WHAT YOU NEED TO DO >>
I would like the entries transcribed word for word, please, with the pictures removed.

(Text-based design files)
=======

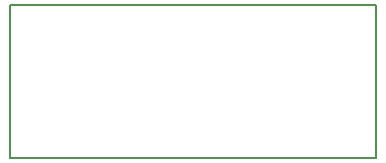
<source format=gbr>
G04 #@! TF.GenerationSoftware,KiCad,Pcbnew,(5.0.0)*
G04 #@! TF.CreationDate,2019-04-19T16:07:07+03:00*
G04 #@! TF.ProjectId,Rs485_adapter,52733438355F616461707465722E6B69,rev?*
G04 #@! TF.SameCoordinates,Original*
G04 #@! TF.FileFunction,Profile,NP*
%FSLAX46Y46*%
G04 Gerber Fmt 4.6, Leading zero omitted, Abs format (unit mm)*
G04 Created by KiCad (PCBNEW (5.0.0)) date 04/19/19 16:07:07*
%MOMM*%
%LPD*%
G01*
G04 APERTURE LIST*
%ADD10C,0.150000*%
G04 APERTURE END LIST*
D10*
X134500000Y-84500000D02*
X134500000Y-97500000D01*
X165500000Y-97500000D02*
X165500000Y-84500000D01*
X165500000Y-84500000D02*
X134500000Y-84500000D01*
X134500000Y-97500000D02*
X165500000Y-97500000D01*
M02*

</source>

=======

WRITTEN ANSWER >>
<source format=gbr>
G04 #@! TF.GenerationSoftware,KiCad,Pcbnew,(5.0.0)*
G04 #@! TF.CreationDate,2019-04-19T16:07:07+03:00*
G04 #@! TF.ProjectId,Rs485_adapter,52733438355F616461707465722E6B69,rev?*
G04 #@! TF.SameCoordinates,Original*
G04 #@! TF.FileFunction,Profile,NP*
%FSLAX46Y46*%
G04 Gerber Fmt 4.6, Leading zero omitted, Abs format (unit mm)*
G04 Created by KiCad (PCBNEW (5.0.0)) date 04/19/19 16:07:07*
%MOMM*%
%LPD*%
G01*
G04 APERTURE LIST*
%ADD10C,0.150000*%
G04 APERTURE END LIST*
D10*
X134500000Y-84500000D02*
X134500000Y-97500000D01*
X165500000Y-97500000D02*
X165500000Y-84500000D01*
X165500000Y-84500000D02*
X134500000Y-84500000D01*
X134500000Y-97500000D02*
X165500000Y-97500000D01*
M02*

</source>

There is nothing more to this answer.